The answer to that question is what happens professionals from amateurs who can read the manual. I feel our job (and our goal) is to be able to prove we have an answer to that question. Not “we think”, not that “we’re pretty sure”, not “i believe” – but I know, here is why and this is my evidence.
You know that saying… been there, done that? I want my network to show a track record = we did this, this is what happened, and this is how we improved it. One of the biggest challenges of 2007 for Own Web Now Corp has been overcoming the stupid things that were in place an we just couldn’t get over ourselves. Things have been changing, I can see the results already.

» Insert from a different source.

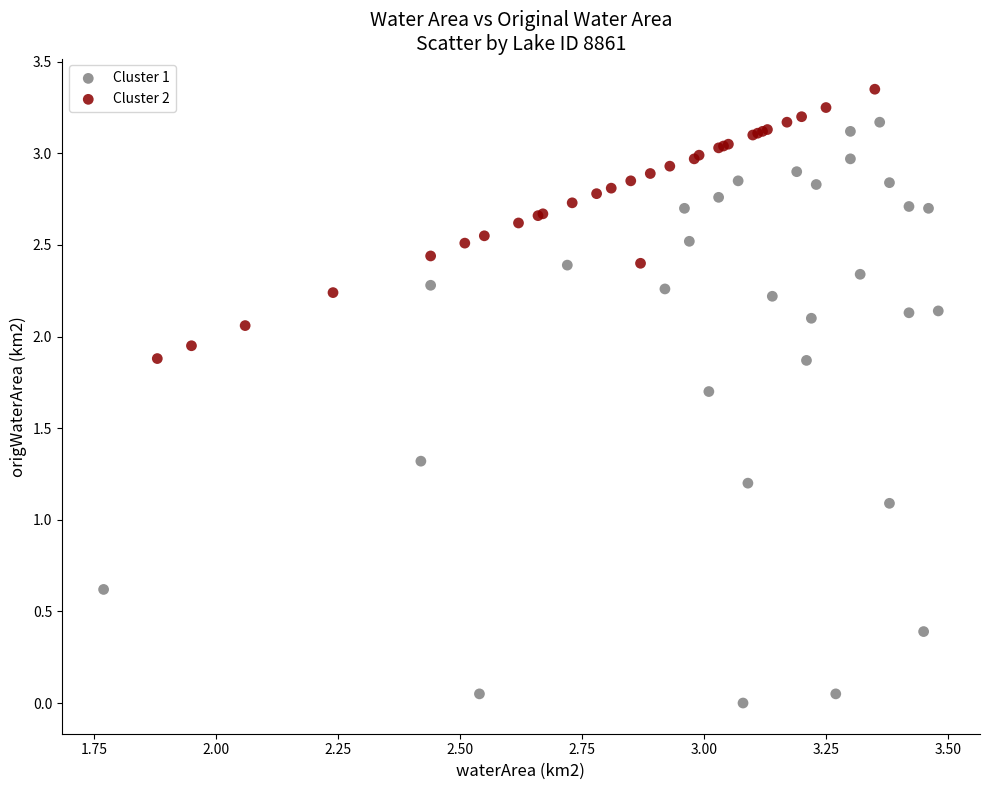

Which series reaches the minimum Y coordinate?

Cluster 1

I write this open letter as a CEO, as an IT guy, as your partner, as your vendor, as your client – you ought to expect me to fail. I expect to fail, I expect our decisions to eventually be proven wrong. Thats not pessimism, thats just the worst case scenario. And it’s not something I lose sleep over every night. What I lose sleep over every night is over things I think I know, about the things I don’t expect the network to fail on, over things that I arrogantly believe we have solved – but nobody bothered to update the baseline and assure validation.
What is of absolute importance to your company? What do you do to provide with absolute (and audited, confirmed) certainty that what you’re doing has been tried and tested? When was the last time you established your timelines? When was the last time you looked at all your “quick fixes” and “get it to works” and really focused on delivering what you know in your heart you owe to your customers? Thats what we’re doing over the next 48 hours, I hope it motivates you to do the same.